**WHAT TO DO**
Without any of their pictures, return all of the records exactly.
*** Opening of RECORDS PROVIDED ***
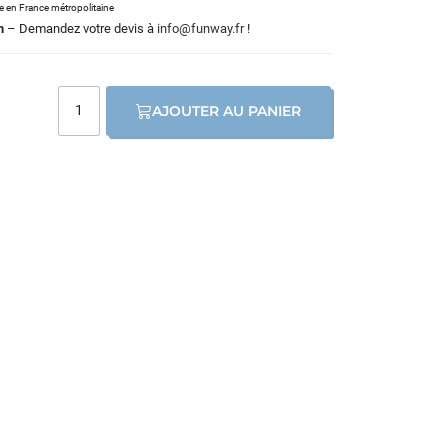
le en France métropolitaine
m
– Demandez votre devis à
info@funway.fr
!
AJOUTER AU PANIER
*** Close of RECORDS PROVIDED ***
**ANSWER TO THIS EXERCISE**
le en France métropolitaine
m
– Demandez votre devis à
info@funway.fr
!
AJOUTER AU PANIER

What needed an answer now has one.